__To-do item__
Which lines in the records below contain the string "chart"? Extract each of them.

__The data__
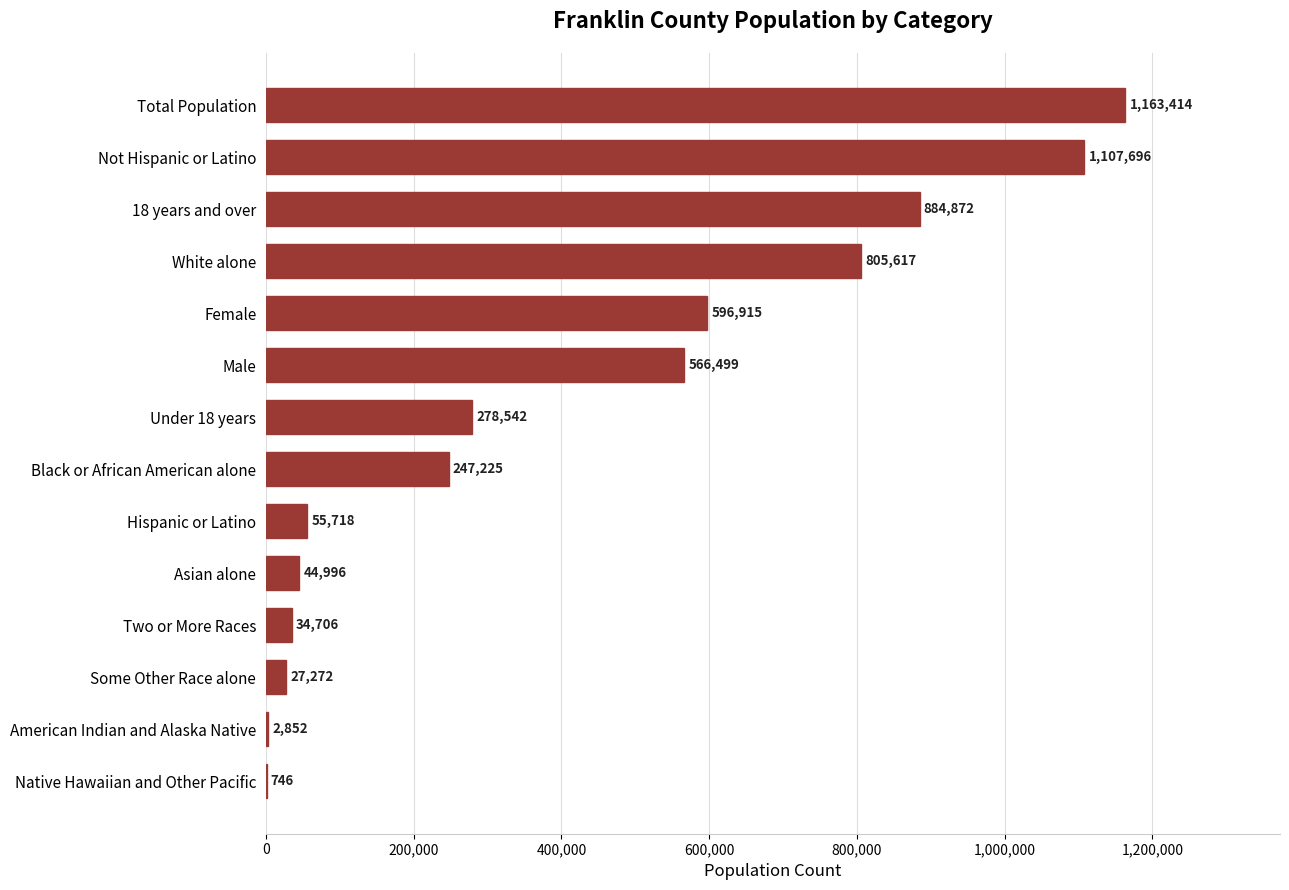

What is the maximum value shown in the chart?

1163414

--

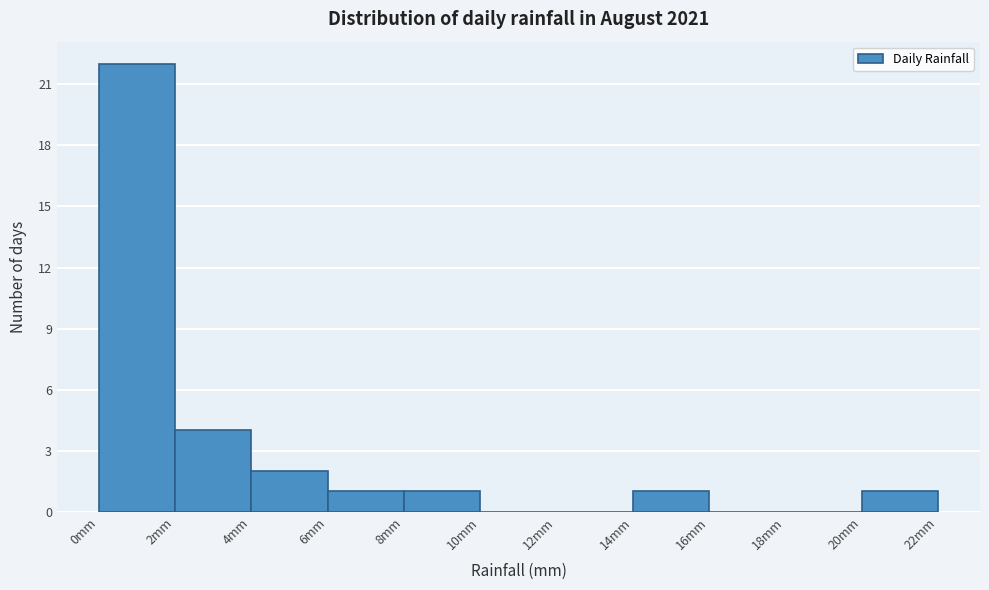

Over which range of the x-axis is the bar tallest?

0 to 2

--

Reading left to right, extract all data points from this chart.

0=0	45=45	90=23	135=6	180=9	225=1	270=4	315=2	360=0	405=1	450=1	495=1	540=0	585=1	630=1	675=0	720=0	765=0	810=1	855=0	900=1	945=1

__Result of the task__
What is the maximum value shown in the chart?
Reading left to right, extract all data points from this chart.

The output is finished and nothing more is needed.